I've been trying all my various applications on a new Win 7 64 Home Premium netbook (waaay better than the first-generation netbooks-- dual core ultra-low-voltage SU4100 rather than Atom N270 CPU, 13.3" display and long battery life). It's reasonably snappy, though you won't be doing serious 3D CAD with it.
- most of my XP-compatible apps installed okay.

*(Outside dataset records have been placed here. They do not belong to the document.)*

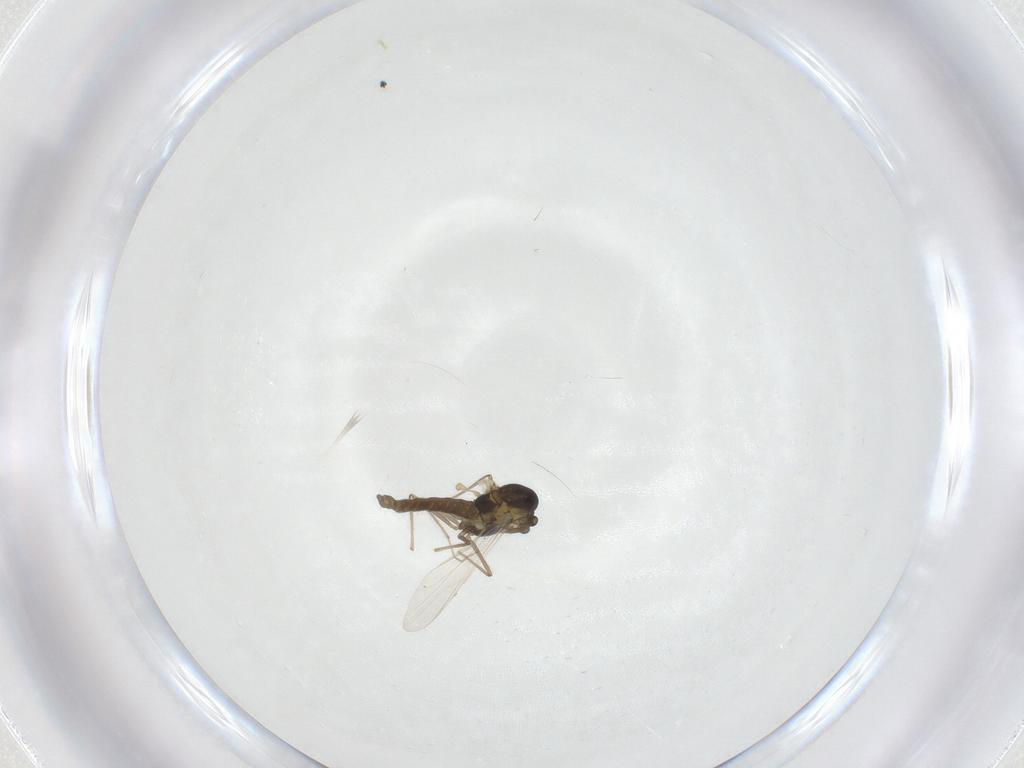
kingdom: Animalia
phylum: Arthropoda
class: Insecta
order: Diptera
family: Chironomidae
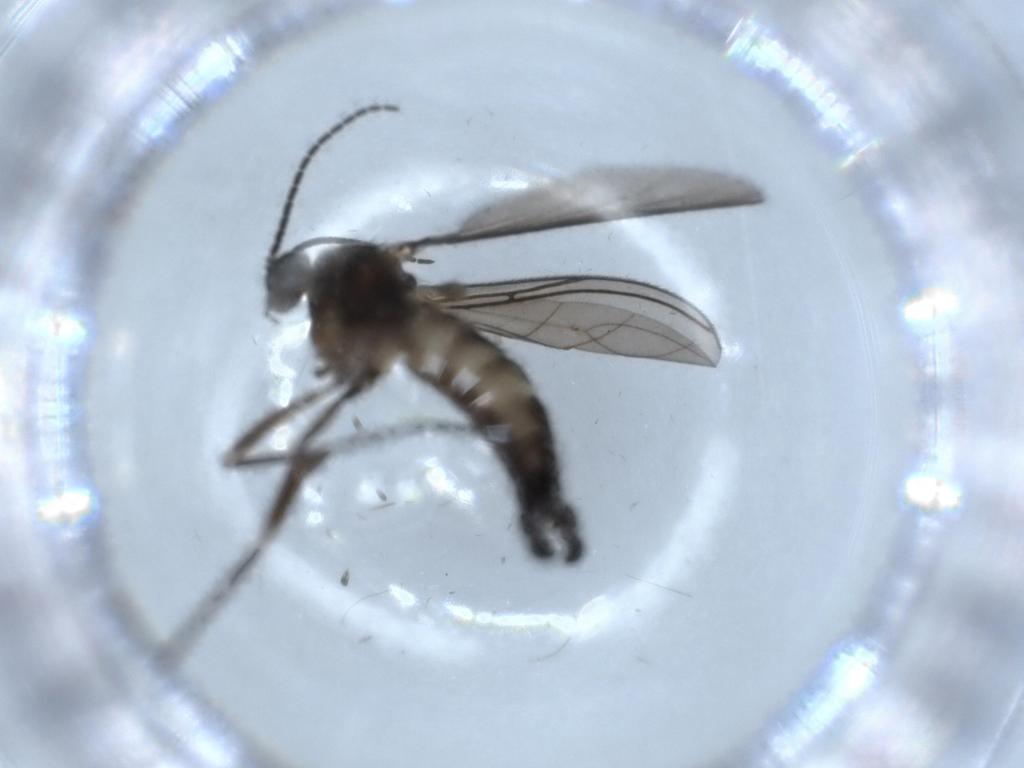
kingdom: Animalia
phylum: Arthropoda
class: Insecta
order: Diptera
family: Sciaridae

A few such as Skype I had to use a newer version that has some downside (such as advertisements).
- ACDSee 2.2 (ca. 1997) works great.
- Working drivers for laser printers were available, though not automatic (IIRC, I installed a Vista -64 driver for one).

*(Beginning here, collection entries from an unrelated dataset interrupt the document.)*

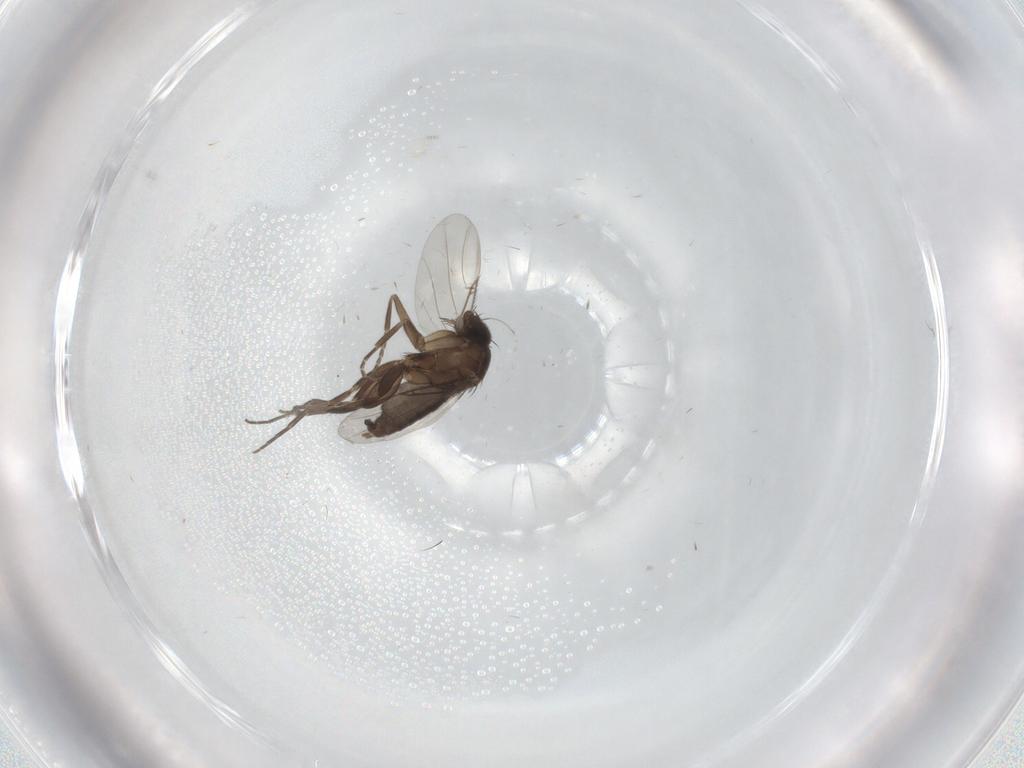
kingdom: Animalia
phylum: Arthropoda
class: Insecta
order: Diptera
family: Phoridae
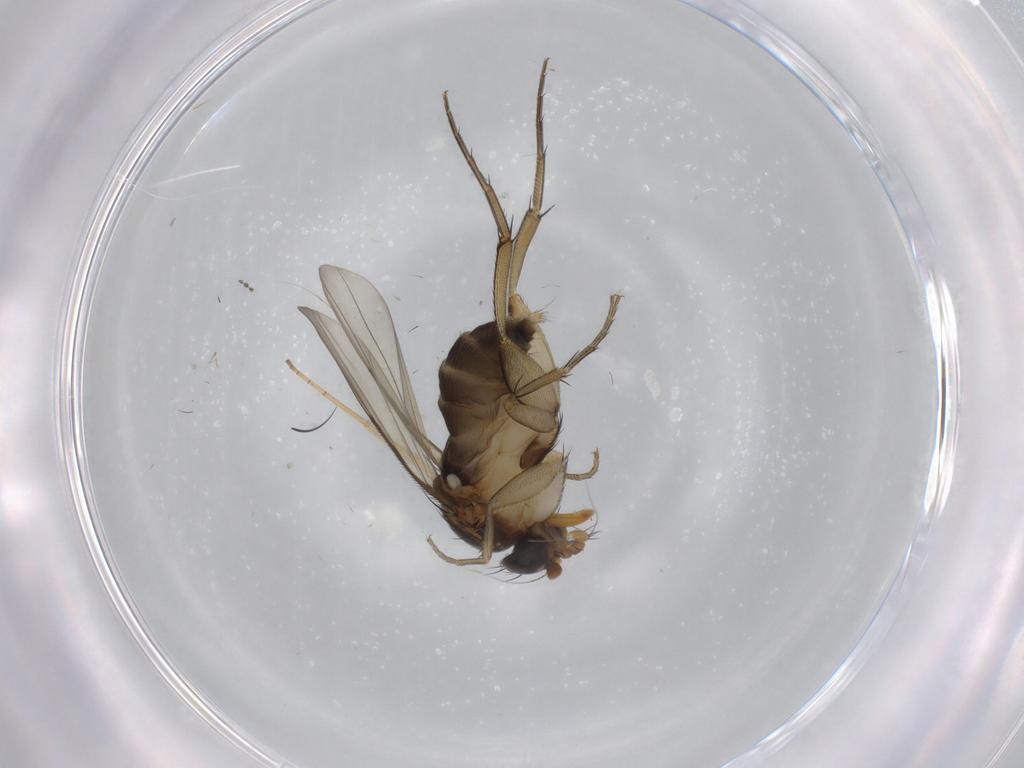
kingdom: Animalia
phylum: Arthropoda
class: Insecta
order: Diptera
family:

- User interface is not too irritating (though why they got rid of the 'up' directory button on Explorer for Vista and Win 7 I'll never know.. there's a keyboard shortcut that does it.
- 64 bit OS
- Won't run any of my DOS command-line assemblers directly, nor can editor spawn DOS-based programs 8-(
Supposedly this can be fixed by upgrading to Win 7 Professional or Ultimate at $85-$150 more and downloading a 500M program, but I'm not eager to waste that money times however many computers will need it (ideally, available on all). It creates a virtual machine running XP, so there will be a lot of issues with trying to automate things.. but!!
... when you read the fine print, this (new) CPU does not have hardware assisted virtualization, so it won't work at all. 8-(
Another alternative would be to run a VMWare virtual machine with XP or Win2K (or FreeDOS or DOS 6.x) on it, but that's messy too, and no cheaper. Might give it a try anyway.
A free option is to install DOSBox which does work with my Metalink command-line assembler (about 20 years old). Have to 'mount' directories etc. so communication between the virtual machine and real not so easy. I don't see a way to integrate it seamlessly with an editor running under Win7, but it will at least allow old object code to be re-created, if necessary.